The Soviet Union is gone. Egypt and Jordan are now Israeli allies, and amazingly Saudi Arabia, if still officially hostile, is now largely seen as an Israeli ally as well. The international Palestinian terrorist threat of yore has been almost completely neutralized. It has been co-opted by the Palestinian Authority, and it has been fairly comprehensively rooted out of its old homes in Lebanon and Jordan. With the fences and walls around Gaza and the West Bank, the threat of a third Intifadah is largely meaningless. Palestinians would die in their thousands, in return for a few miles of burned Israeli farms. Netanyahu and company seem to think they are now secure enough to treat the Palestinians any way they want. This is a terrible mistake.
Despite all Israel’s protestations, the world, outside of Washington, DC, can now clearly see that it is more secure than it has ever been. All 21st century wars are media wars, and the Israeli-Palestinian conflict is even more so than others. Netanyahu’s behavior makes it look, even to Israel’s most natural allies, like Israel is THE destabilizing element in the region.
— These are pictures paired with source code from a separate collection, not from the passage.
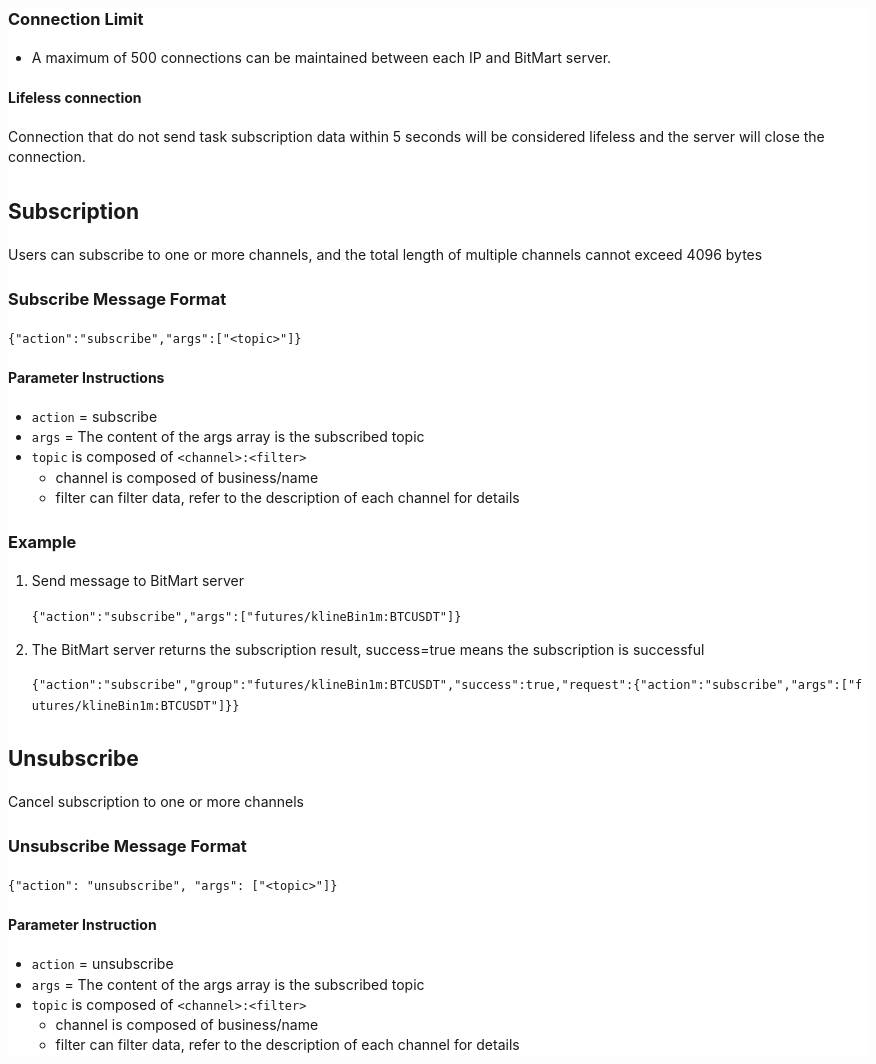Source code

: ### Connection Limit

*   A maximum of 500 connections can be maintained between each IP and BitMart server.

#### Lifeless connection

Connection that do not send task subscription data within 5 seconds will be considered lifeless and the server will close the connection.

## Subscription

Users can subscribe to one or more channels, and the total length of multiple channels cannot exceed 4096 bytes

### Subscribe Message Format

`{"action":"subscribe","args":["<topic>"]}`

#### Parameter Instructions

*   `action` = subscribe
*   `args` = The content of the args array is the subscribed topic
*   `topic` is composed of `<channel>:<filter>`
    *   channel is composed of business/name
    *   filter can filter data, refer to the description of each channel for details

### Example

1.  Send message to BitMart server
    
    `{"action":"subscribe","args":["futures/klineBin1m:BTCUSDT"]}`
    
2.  The BitMart server returns the subscription result, success=true means the subscription is successful
    
    `{"action":"subscribe","group":"futures/klineBin1m:BTCUSDT","success":true,"request":{"action":"subscribe","args":["futures/klineBin1m:BTCUSDT"]}}`
    

## Unsubscribe

Cancel subscription to one or more channels

### Unsubscribe Message Format

`{"action": "unsubscribe", "args": ["<topic>"]}`

#### Parameter Instruction

*   `action` = unsubscribe
*   `args` = The content of the args array is the subscribed topic
*   `topic` is composed of `<channel>:<filter>`
    *   channel is composed of business/name
    *   filter can filter data, refer to the description of each channel for details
Much of Israel’s support in the world, and in the US in particular, is based on the perception that the country is a plucky underdog. Killing Palestinians by the thousand, with the support of former enemies like Egypt, while increasing security cooperation with Saudi Arabia, does not fit that image. As today’s video says, Israel’s current leadership serves the interest of US defense contractors, not the interests of Israel.